Mrs. Giles-Hunter inherits a farm from her father. She has been running the farm for some time effectively as an employee before her father’s death, but it is very large and a great deal of work. At the Young Farmer’s Ball she met a young man named Hunter, who is experienced in farming, but being the second son will not inherit his father’s farm. They get married, and move into Mrs. Giles-Hunter’s farmhouse, and they run her farm together with a formal partnership agreement. They both have equal skill as farmers through experience, they increase their profits (no mean feat these days) and they share the fruits (the profits) equally. Because it is Mrs. Giles-Hunter’s farm and for legal reasons she cannot give half of the land to her husband, should a larger share of income be attributed to her because essentially the business is based on her capital?

Are we really going to deny families proper reward for their joint endeavours, which are in many instances what bind them together as a unit? My last example might cause some difficulties under the current rules and of course one might try to separate the land from the buildings, machinery and goodwill for the exercise, but to try to assess one person unequally when the other works equally hard seems nonsensical and out of touch.

The paper says that the income shifting legislation does not mean that businesses will have to maintain additional records, yet from the farm to the corner shop, one might think that timesheets would have to be completed to show the amount of work contributed by individual partners or directors. Without them there may be a large problem in that HMRC enquiries especially for the less well represented deem taxpayers guilty until proved innocent. Of course HMRC largely relies on professional advisers to do the self-assessment job for them, notwithstanding the relative contempt shown for these advisers and their conduct in the higher echelons of HMRC (and I have pretty much heard this attitude from the horse’s mouth).

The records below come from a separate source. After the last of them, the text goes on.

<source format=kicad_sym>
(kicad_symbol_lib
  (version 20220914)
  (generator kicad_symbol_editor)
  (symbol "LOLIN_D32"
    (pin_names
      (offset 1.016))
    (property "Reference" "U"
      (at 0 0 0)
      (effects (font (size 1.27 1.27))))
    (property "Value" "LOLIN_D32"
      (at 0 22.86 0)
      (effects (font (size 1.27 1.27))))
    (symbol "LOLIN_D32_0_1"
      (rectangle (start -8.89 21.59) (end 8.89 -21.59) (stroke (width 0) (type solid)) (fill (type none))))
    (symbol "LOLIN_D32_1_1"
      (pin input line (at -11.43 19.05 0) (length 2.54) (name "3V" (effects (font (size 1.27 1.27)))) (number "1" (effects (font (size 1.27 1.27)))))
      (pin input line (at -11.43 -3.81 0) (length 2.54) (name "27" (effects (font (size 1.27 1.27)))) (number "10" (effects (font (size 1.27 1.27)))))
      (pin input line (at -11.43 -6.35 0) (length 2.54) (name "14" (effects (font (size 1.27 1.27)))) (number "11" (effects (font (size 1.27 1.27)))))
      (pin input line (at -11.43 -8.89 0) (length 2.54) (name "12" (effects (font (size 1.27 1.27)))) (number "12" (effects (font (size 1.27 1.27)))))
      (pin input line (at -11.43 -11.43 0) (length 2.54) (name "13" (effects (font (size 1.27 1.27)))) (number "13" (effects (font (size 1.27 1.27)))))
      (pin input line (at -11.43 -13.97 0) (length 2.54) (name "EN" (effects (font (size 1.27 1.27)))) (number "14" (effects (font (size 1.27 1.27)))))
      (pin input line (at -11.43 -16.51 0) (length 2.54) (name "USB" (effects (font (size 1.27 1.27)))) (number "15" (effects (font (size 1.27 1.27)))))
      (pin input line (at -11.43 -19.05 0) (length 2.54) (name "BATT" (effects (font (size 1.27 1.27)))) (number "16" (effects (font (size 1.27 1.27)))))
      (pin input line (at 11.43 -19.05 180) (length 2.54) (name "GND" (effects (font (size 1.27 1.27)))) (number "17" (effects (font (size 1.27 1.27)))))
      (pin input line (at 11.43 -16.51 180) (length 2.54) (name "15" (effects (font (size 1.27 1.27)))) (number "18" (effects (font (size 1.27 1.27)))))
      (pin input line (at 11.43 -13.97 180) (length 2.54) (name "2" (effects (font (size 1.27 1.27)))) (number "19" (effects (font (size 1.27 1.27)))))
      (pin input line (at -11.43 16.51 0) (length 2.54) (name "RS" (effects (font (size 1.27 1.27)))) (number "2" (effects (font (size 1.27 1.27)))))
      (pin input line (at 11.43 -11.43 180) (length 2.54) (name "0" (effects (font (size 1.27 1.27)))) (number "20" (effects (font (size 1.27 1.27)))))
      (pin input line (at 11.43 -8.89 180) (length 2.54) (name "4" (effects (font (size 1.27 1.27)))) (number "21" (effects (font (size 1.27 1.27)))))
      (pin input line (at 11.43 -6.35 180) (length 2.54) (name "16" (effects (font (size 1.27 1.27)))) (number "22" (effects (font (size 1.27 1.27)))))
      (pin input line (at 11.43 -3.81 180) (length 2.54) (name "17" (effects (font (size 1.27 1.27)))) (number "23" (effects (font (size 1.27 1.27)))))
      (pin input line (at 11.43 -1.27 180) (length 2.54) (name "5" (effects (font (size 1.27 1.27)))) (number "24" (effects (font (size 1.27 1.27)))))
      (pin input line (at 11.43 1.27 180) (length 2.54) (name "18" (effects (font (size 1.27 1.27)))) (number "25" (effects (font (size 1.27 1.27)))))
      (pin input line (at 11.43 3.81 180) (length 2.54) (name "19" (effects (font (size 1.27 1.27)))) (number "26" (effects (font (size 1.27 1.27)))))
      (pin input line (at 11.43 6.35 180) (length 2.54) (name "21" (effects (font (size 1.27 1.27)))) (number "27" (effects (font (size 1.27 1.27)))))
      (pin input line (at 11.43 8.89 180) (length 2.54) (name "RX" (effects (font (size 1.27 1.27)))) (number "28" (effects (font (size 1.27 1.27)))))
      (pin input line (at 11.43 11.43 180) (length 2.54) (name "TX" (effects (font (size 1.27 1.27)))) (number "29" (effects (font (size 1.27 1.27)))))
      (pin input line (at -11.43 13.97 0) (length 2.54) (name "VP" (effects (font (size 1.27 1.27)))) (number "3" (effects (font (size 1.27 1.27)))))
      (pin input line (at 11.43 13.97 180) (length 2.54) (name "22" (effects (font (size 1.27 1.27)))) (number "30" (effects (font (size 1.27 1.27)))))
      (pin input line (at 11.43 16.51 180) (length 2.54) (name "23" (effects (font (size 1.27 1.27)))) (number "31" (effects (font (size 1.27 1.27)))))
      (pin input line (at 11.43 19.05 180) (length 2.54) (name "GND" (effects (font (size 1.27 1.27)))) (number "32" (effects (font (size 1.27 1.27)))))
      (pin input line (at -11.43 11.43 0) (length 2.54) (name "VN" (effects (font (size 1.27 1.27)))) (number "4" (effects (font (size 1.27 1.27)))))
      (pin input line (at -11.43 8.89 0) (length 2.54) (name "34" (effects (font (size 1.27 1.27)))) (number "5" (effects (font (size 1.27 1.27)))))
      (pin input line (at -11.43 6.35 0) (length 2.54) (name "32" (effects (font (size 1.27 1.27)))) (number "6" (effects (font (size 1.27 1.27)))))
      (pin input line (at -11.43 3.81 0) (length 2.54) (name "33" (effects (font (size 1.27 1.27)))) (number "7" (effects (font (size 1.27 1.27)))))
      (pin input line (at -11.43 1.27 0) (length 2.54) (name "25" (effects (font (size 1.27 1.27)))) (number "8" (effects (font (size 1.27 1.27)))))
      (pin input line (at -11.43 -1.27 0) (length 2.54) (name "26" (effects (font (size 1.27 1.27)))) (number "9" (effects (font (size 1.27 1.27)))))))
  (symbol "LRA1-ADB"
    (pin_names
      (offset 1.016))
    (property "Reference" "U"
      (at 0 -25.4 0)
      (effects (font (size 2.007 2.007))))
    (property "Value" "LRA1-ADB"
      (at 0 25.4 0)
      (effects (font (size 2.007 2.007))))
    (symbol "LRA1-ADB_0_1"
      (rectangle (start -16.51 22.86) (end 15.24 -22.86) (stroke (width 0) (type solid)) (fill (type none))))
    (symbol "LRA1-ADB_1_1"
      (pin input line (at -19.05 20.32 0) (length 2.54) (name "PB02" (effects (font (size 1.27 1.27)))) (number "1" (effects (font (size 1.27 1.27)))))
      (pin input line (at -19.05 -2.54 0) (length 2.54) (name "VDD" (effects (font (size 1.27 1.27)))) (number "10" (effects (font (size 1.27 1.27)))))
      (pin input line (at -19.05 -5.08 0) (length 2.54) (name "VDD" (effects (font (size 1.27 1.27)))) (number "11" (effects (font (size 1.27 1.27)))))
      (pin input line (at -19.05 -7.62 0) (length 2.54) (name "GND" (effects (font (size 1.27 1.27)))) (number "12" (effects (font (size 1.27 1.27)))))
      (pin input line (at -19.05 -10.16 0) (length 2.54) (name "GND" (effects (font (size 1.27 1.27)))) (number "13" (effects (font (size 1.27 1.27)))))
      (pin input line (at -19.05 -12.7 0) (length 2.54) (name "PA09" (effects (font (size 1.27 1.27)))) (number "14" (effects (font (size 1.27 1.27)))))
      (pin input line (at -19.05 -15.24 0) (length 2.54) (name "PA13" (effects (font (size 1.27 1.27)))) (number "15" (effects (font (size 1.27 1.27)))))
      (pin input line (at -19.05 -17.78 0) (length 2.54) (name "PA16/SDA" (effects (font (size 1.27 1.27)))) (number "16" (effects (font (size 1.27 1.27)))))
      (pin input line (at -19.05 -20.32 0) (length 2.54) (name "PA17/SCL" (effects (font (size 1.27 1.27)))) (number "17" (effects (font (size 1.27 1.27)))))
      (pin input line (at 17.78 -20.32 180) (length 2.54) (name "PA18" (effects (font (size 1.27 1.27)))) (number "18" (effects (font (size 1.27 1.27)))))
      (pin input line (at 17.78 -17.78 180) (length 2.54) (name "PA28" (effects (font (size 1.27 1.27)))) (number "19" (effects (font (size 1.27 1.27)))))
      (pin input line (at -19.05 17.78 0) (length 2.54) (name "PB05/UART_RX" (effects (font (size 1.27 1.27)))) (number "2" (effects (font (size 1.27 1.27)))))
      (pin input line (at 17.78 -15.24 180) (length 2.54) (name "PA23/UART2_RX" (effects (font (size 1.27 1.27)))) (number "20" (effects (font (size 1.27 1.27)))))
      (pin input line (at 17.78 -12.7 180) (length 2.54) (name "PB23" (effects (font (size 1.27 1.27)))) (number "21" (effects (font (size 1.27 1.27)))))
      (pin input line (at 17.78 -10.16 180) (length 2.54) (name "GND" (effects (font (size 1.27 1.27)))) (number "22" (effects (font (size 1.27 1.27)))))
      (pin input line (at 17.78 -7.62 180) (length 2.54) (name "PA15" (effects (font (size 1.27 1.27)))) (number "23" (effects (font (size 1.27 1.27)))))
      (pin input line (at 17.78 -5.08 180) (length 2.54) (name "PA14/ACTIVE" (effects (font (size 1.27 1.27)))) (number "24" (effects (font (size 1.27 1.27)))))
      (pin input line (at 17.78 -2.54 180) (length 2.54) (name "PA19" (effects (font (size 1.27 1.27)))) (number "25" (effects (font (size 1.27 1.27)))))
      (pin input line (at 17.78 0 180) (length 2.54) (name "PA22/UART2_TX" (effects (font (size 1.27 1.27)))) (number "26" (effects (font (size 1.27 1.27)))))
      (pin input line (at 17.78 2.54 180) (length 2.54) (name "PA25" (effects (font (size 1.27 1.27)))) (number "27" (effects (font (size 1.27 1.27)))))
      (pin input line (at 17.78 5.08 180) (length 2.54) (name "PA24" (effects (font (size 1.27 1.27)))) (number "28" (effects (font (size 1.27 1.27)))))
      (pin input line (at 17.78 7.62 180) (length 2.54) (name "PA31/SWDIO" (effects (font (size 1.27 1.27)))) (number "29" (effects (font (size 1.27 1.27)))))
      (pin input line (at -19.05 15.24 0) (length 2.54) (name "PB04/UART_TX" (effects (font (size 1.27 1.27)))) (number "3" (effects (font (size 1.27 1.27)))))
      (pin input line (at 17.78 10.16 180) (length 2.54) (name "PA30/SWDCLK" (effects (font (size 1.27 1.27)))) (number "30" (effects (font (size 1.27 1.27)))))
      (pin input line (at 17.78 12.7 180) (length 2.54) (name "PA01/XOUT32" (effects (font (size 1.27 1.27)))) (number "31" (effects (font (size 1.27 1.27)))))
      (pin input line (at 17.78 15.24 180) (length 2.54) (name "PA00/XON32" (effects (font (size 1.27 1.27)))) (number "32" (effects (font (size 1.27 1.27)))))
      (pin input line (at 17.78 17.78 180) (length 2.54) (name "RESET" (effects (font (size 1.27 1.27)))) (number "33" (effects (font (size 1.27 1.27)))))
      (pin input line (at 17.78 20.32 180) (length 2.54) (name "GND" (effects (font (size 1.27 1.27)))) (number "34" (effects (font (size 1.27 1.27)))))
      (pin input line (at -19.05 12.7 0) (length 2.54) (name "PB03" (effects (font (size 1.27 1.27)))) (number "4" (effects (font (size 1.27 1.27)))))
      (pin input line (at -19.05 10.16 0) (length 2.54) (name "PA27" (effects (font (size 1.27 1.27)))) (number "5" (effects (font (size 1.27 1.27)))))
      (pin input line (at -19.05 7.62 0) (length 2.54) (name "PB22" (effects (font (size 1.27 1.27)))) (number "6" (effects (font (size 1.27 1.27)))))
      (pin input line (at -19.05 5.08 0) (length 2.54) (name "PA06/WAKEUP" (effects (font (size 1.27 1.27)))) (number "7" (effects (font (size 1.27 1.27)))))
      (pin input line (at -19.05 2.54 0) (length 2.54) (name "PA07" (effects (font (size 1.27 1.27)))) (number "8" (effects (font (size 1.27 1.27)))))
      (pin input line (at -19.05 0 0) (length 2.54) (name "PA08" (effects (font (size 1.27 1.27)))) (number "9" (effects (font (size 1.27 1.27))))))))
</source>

In reality professional advisers will be better placed to implement the new rules then HMRC, which will continue to bark up many wrong trees, and one really has to wonder whether their projected tax yields even if true will show the Treasury any profit given the costs of recovery if HMRC has any significant involvement through the enquiry system. The general cost assessment contains a number of arbitrary statements without justification of the basis. There is of course no talk of redistributing the presumed increased yield amongst other cash-strapped taxpayers.

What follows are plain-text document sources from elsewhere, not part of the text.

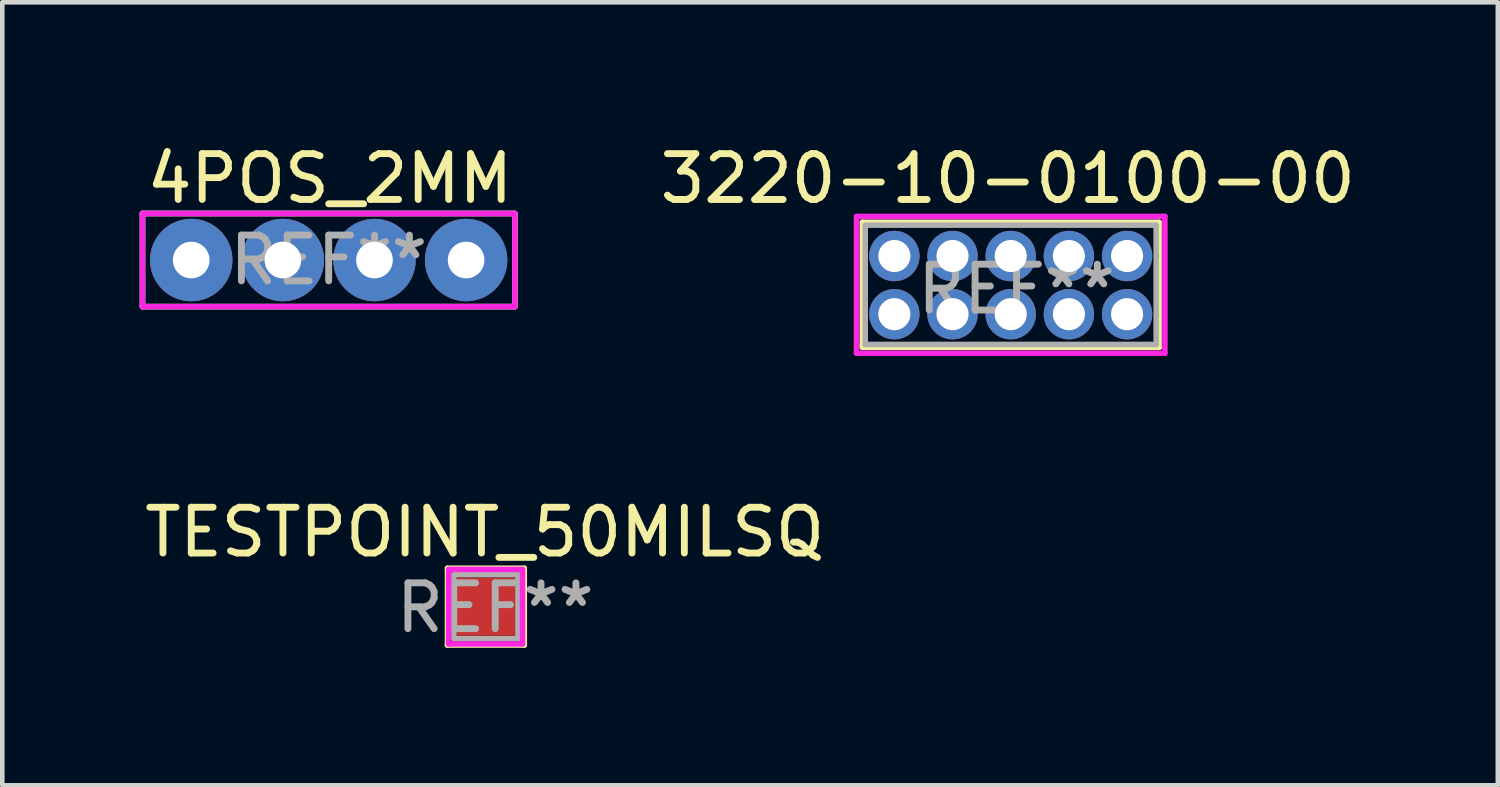
<source format=kicad_pcb>
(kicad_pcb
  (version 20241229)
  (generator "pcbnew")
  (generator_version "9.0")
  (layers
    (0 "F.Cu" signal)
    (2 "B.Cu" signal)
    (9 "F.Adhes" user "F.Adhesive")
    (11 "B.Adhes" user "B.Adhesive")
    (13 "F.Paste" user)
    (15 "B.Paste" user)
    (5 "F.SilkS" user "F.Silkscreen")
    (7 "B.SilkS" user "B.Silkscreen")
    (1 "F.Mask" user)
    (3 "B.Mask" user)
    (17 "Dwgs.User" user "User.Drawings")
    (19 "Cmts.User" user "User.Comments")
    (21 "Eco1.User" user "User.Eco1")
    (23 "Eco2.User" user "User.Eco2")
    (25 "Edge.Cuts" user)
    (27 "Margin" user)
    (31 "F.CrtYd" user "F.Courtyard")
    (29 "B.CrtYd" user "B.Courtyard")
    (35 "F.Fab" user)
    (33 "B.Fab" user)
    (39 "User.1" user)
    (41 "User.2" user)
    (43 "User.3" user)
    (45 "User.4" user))
  (footprint "3220-10-0100-00"
    (layer "F.Cu")
    (at 15.836 4.468)
    (property "Reference" "3220-10-0100-00" (at 3.111 -3.619 0) (layer "F.SilkS") (effects (font (size 1 1) (thickness 0.15))))
    (attr through_hole)
    (fp_line (start -0.064 -2.667) (end -0.064 0) (stroke (width 0.12) (type solid)) (layer "F.SilkS"))
    (fp_line (start -0.064 0) (end -0.064 0.064) (stroke (width 0.12) (type solid)) (layer "F.SilkS"))
    (fp_line (start -0.064 0.064) (end 6.413 0.064) (stroke (width 0.12) (type solid)) (layer "F.SilkS"))
    (fp_line (start 6.413 -2.667) (end -0.064 -2.667) (stroke (width 0.12) (type solid)) (layer "F.SilkS"))
    (fp_line (start 6.413 0.064) (end 6.413 -2.667) (stroke (width 0.12) (type solid)) (layer "F.SilkS"))
    (fp_line (start 6.413 0.064) (end 6.413 0.064) (stroke (width 0.12) (type solid)) (layer "F.SilkS"))
    (fp_line (start -0.191 -2.794) (end -0.191 0.191) (stroke (width 0.12) (type solid)) (layer "F.CrtYd"))
    (fp_line (start -0.191 0.191) (end 6.54 0.191) (stroke (width 0.12) (type solid)) (layer "F.CrtYd"))
    (fp_line (start 6.54 -2.794) (end -0.191 -2.794) (stroke (width 0.12) (type solid)) (layer "F.CrtYd"))
    (fp_line (start 6.54 0.191) (end 6.54 -2.794) (stroke (width 0.12) (type solid)) (layer "F.CrtYd"))
    (fp_line (start 0 -2.603) (end 0 0) (stroke (width 0.12) (type solid)) (layer "F.Fab"))
    (fp_line (start 0 0) (end 6.35 0) (stroke (width 0.12) (type solid)) (layer "F.Fab"))
    (fp_line (start 6.35 -2.603) (end 0 -2.603) (stroke (width 0.12) (type solid)) (layer "F.Fab"))
    (fp_line (start 6.35 0) (end 6.35 -2.603) (stroke (width 0.12) (type solid)) (layer "F.Fab"))
    (fp_text user "REF**" (at 3.302 -1.206 0) (layer "F.Fab") (effects (font (size 1 1) (thickness 0.15))))
    (pad "1" thru_hole circle (at 0.635 -0.66 90) (size 1.1 1.1) (drill 0.7) (layers "*.Cu" "*.Mask"))
    (pad "2" thru_hole circle (at 0.635 -1.93 90) (size 1.1 1.1) (drill 0.7) (layers "*.Cu" "*.Mask"))
    (pad "3" thru_hole circle (at 1.905 -0.66 90) (size 1.1 1.1) (drill 0.7) (layers "*.Cu" "*.Mask"))
    (pad "4" thru_hole circle (at 1.905 -1.93 90) (size 1.1 1.1) (drill 0.7) (layers "*.Cu" "*.Mask"))
    (pad "5" thru_hole circle (at 3.175 -0.66 90) (size 1.1 1.1) (drill 0.7) (layers "*.Cu" "*.Mask"))
    (pad "6" thru_hole circle (at 3.175 -1.93 90) (size 1.1 1.1) (drill 0.7) (layers "*.Cu" "*.Mask"))
    (pad "7" thru_hole circle (at 4.445 -0.66 90) (size 1.1 1.1) (drill 0.7) (layers "*.Cu" "*.Mask"))
    (pad "8" thru_hole circle (at 4.445 -1.93 90) (size 1.1 1.1) (drill 0.7) (layers "*.Cu" "*.Mask"))
    (pad "9" thru_hole circle (at 5.715 -0.66 90) (size 1.1 1.1) (drill 0.7) (layers "*.Cu" "*.Mask"))
    (pad "10" thru_hole circle (at 5.715 -1.93 90) (size 1.1 1.1) (drill 0.7) (layers "*.Cu" "*.Mask")))
  (footprint "4POS_2MM"
    (layer "F.Cu")
    (at 4.124 2.626)
    (property "Reference" "4POS_2MM" (at 0.025 -1.778 0) (layer "F.SilkS") (effects (font (size 1 1) (thickness 0.15))))
    (attr through_hole)
    (fp_line (start -4.064 -1.016) (end 4.064 -1.016) (stroke (width 0.12) (type solid)) (layer "F.SilkS"))
    (fp_line (start -4.064 1.016) (end -4.064 -1.016) (stroke (width 0.12) (type solid)) (layer "F.SilkS"))
    (fp_line (start 4.064 -1.016) (end 4.064 1.016) (stroke (width 0.12) (type solid)) (layer "F.SilkS"))
    (fp_line (start 4.064 1.016) (end -4.064 1.016) (stroke (width 0.12) (type solid)) (layer "F.SilkS"))
    (fp_line (start -4.064 -1.016) (end -4.064 1.016) (stroke (width 0.12) (type solid)) (layer "F.CrtYd"))
    (fp_line (start -4.064 1.016) (end 4.064 1.016) (stroke (width 0.12) (type solid)) (layer "F.CrtYd"))
    (fp_line (start 4.064 -1.016) (end -4.064 -1.016) (stroke (width 0.12) (type solid)) (layer "F.CrtYd"))
    (fp_line (start 4.064 1.016) (end 4.064 -1.016) (stroke (width 0.12) (type solid)) (layer "F.CrtYd"))
    (fp_line (start -4.064 -1.016) (end -4.064 1.016) (stroke (width 0.12) (type solid)) (layer "F.Fab"))
    (fp_line (start -4.064 1.016) (end 4.064 1.016) (stroke (width 0.12) (type solid)) (layer "F.Fab"))
    (fp_line (start 4.064 -1.016) (end -4.064 -1.016) (stroke (width 0.12) (type solid)) (layer "F.Fab"))
    (fp_line (start 4.064 1.016) (end 4.064 -1.016) (stroke (width 0.12) (type solid)) (layer "F.Fab"))
    (fp_text user "REF**" (at 0 0 0) (layer "F.Fab") (effects (font (size 1 1) (thickness 0.15))))
    (pad "1" thru_hole circle (at -3 0) (size 1.8 1.8) (drill 0.8) (layers "*.Cu" "*.Mask"))
    (pad "2" thru_hole circle (at -1 0) (size 1.8 1.8) (drill 0.8) (layers "*.Cu" "*.Mask"))
    (pad "3" thru_hole circle (at 1 0) (size 1.8 1.8) (drill 0.8) (layers "*.Cu" "*.Mask"))
    (pad "4" thru_hole circle (at 3 0) (size 1.8 1.8) (drill 0.8) (layers "*.Cu" "*.Mask")))
  (footprint "TESTPOINT_50MILSQ"
    (layer "F.Cu")
    (at 7.492 10.179)
    (property "Reference" "TESTPOINT_50MILSQ" (at 0.038 -1.613 0) (layer "F.SilkS") (effects (font (size 1 1) (thickness 0.15))))
    (attr through_hole)
    (fp_line (start -0.775 -0.826) (end -0.775 0.851) (stroke (width 0.12) (type solid)) (layer "F.SilkS"))
    (fp_line (start -0.775 0.851) (end 0.902 0.851) (stroke (width 0.12) (type solid)) (layer "F.SilkS"))
    (fp_line (start 0.902 -0.826) (end -0.775 -0.826) (stroke (width 0.12) (type solid)) (layer "F.SilkS"))
    (fp_line (start 0.902 -0.826) (end 0.902 0.851) (stroke (width 0.12) (type solid)) (layer "F.SilkS"))
    (fp_line (start -0.749 -0.8) (end -0.749 0.826) (stroke (width 0.12) (type solid)) (layer "F.CrtYd"))
    (fp_line (start -0.749 -0.8) (end 0.864 -0.8) (stroke (width 0.12) (type solid)) (layer "F.CrtYd"))
    (fp_line (start -0.749 0.826) (end 0.864 0.826) (stroke (width 0.12) (type solid)) (layer "F.CrtYd"))
    (fp_line (start 0.864 0.826) (end 0.864 -0.8) (stroke (width 0.12) (type solid)) (layer "F.CrtYd"))
    (fp_line (start -0.635 -0.686) (end -0.635 0.711) (stroke (width 0.12) (type solid)) (layer "F.Fab"))
    (fp_line (start -0.635 0.711) (end 0.762 0.711) (stroke (width 0.12) (type solid)) (layer "F.Fab"))
    (fp_line (start 0.762 -0.686) (end -0.635 -0.686) (stroke (width 0.12) (type solid)) (layer "F.Fab"))
    (fp_line (start 0.762 0.711) (end 0.762 -0.686) (stroke (width 0.12) (type solid)) (layer "F.Fab"))
    (fp_text user "REF**" (at 0.267 0.038 0) (layer "F.Fab") (effects (font (size 1 1) (thickness 0.15))))
    (pad "1" smd rect (at 0.064 0.013) (size 1.27 1.27) (layers "F.Cu" "F.Mask" "F.Paste")))
  (gr_rect
    (start -3 -3)
    (end 29.643 14.09)
    (stroke (width 0.1) (type default))
    (fill no)
    (layer "Edge.Cuts")))
</source>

The new raft of legislation will not be based on “fairness”, and “the right amount of tax”, two favourite Treasury mantras, or on preserving family unity and values. Rather we see old-fashioned paranoia exhibited by out of touch Civil Servants and politicians who have forgotten that what drives Britain, “the nation of shopkeepers” is a continuing sense of talent and entrepreneurship which is overlooked in the current climate of low taxes for big business only, and the Stalinist attempt to regulate the lives of every individual who dares to have expectations of rewards for their efforts.

Adam Smith would be sorry to discover that the Government is no longer influenced by shopkeepers. Indeed it has rather taken against them.